Erna senkte den Hochglanzprospekt der «Schiff-ahoi-Reisen». Sie schaute zu ihrem Mann. Der aber blätterte im Sportteil seiner Tageszeitung, sodass Erna sich genötigt sah, mit einem langen Seufzer auf sich aufmerksam zu machen.

Walter schaute nicht vom Blatt auf – knurrte aber: «Ist es wieder die Galle?» Erna: «Nein – ist es nicht. Es ist diese Schiffsreise, die mich seufzen lässt.»

Walter blieb mit dem Blick hinter dem Blatt: «Aha. Ich glaube nicht, dass du auf ein Schiff willst, wenn dir schon im 36er-Bus übel wird!» Nun wurde die Tonart von Erna schärfer: «Ich meine immer noch selber entscheiden zu können, was ich will. Und was nicht. Ich will auf dieses Schiff!»

Das wirkte. Alarmiert liess Walter die Zeitung sinken: «Was ist denn das wieder für ein neuer Furz?! Ein Schiff? Wir gehen doch nach Adelboden. Wir gehen immer nach Adelboden …» «Eben!» – sagte nun Erna spitz und gedehnt. «Eben – ich will wieder mal etwas Neues sehen. 37 Jahre Vogellysi sind genug!»

Entsetzt schaute Walter seiner Frau ins Gesicht. So kannte er sie nicht. Nie aufmüpfig. Nie laut. Manchmal ein bisschen sarkastisch – Aber mit einem Schiff? … Also, das war noch nie da.

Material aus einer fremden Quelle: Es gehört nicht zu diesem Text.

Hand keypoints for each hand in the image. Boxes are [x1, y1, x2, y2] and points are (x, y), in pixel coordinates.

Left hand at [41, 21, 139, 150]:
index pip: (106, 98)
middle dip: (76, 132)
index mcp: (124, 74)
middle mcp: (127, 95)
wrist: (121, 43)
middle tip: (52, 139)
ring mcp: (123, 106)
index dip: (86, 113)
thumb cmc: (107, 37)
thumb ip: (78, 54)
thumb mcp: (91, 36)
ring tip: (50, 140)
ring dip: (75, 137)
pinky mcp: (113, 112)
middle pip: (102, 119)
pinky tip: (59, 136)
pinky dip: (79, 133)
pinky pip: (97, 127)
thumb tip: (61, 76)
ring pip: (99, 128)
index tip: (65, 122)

«Aber ich habe doch die Wohnung schon gemietet … habe eine Vorauszahlung geleistet und …» – Walter tönte jetzt so kläglich wie ein Messhüpchen. «Bestell ab!», bellte Erna. Klar und bestimmt. «Wir sind noch nicht zu alt, um auch einmal auf neuen Geleisen zu fahren.» «Also, wenn du Zugferien möchtest …», versuchte es Walter hoffnungsvoll.

«Das Geleise ist symbolisch gemeint, du Dummi!» Erna tätschelte Walters Hand: «Ich möchte endlich wieder mal Neuland sehen … zu andern Ufern aufbrechen … und so eine Schiffsreise ist da genau das Richtige für uns!»

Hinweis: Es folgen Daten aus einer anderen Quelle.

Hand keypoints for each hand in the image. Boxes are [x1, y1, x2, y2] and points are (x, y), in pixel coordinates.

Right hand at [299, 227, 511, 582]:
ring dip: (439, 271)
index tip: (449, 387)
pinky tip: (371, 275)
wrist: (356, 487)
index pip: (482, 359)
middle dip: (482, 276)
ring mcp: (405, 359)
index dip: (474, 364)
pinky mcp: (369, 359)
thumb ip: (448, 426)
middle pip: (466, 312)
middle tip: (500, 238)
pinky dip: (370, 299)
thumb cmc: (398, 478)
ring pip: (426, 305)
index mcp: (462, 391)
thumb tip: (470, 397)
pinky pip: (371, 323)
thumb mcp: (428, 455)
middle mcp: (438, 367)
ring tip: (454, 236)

Aus Kostengründen fuhren sie mit dem Zug nach Genua. Und schon nach Mailand war Ernas Tasche weg. Alles drin: Pässe, Geld, Ferien-Vouchers. Der italienische Zugführer alarmierte die Polizei. Walter und Erna verbrachten zwei mühsame Tage auf dem Posten der Polizia del Porto – die Nächte in einem Dreisternhotel, das die Zimmer stundenweise vermietete. Am dritten Morgen bekamen sie zwei neue Pässe und einen Brief vom Schweizer Konsul mit 300 Euro und guten Wünschen. Überdies waren da auch zwei  Rückfahrttickets in die Schweiz: Genova–Chiasso, 2. Klasse.

Nach der Grenze riefen die beiden sofort ihren Sohn an. Dieser tobte: «Ja seid ihr total verrückt geworden … in eurem Alter alleine auf eine Schiffsreise! Könnt ihr nicht wie andere Alte in ein Kurbad?» Nur ihr jüngster Enkel Oliver war begeistert. Er hatte das Gespräch mitgehört und rief: «Wowwww, Opi – das habt ihr mega gemacht!»

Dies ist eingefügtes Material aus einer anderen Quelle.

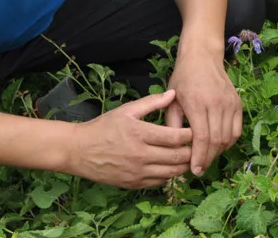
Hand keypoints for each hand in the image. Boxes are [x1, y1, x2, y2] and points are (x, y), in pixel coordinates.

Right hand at [67, 89, 191, 188]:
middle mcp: (141, 155)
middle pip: (179, 157)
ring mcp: (137, 172)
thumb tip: (173, 93)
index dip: (191, 134)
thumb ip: (152, 102)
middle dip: (193, 151)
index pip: (176, 137)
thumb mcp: (126, 110)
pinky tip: (171, 166)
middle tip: (199, 144)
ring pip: (172, 172)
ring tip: (189, 156)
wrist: (78, 151)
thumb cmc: (103, 127)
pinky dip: (169, 175)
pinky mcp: (133, 183)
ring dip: (184, 165)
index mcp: (141, 134)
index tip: (196, 129)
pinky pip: (159, 182)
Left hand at [166, 45, 242, 175]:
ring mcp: (230, 103)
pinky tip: (218, 145)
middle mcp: (217, 104)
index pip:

«Und was nun?», unterbrach der Sohn spitz. Walter hängte einfach auf. Er schaute Erna entschlossen an: «Ja, was stellt sich der eigentlich vor? Jetzt telefoniere ich meiner Bank. Und lasse uns Geld hierher überweisen. Morgen fahren wir zurück nach Genua … und suchen uns dort ein Schiff … also wenn diese Rotznase glaubt, sie könne uns zum alten Eisen werfen, dann …»

In seinen Augen funkelte dieser Draufgänger, den Erna vor fünfzig Jahren kennen gelernt hatte. Sie schickten dann Oliver bunte Ansichtskarten von Korfu, Tanger, Barcelona und Palermo.

Ein Jahr später waren sie wieder in Adelboden – aber die Reise hatte ihr ganzes Leben verändert. Wenn im Fernsehen eine dieser Städte gezeigt wird, die sie mit ihrem Kreuzschiff angedampfert haben, blüht stets ein leises Lächeln auf beider Lippen. Erna tätschelt dann die Hand ihres Mannes: «Weisst du noch dieses Morgenlicht auf der Akropolis? Es war wunderschön, Walter … Danke.»

Und er schaut sie glücklich an: «Unserm Herrn Sohn haben wirs aber vollkrass gezeigt, was!»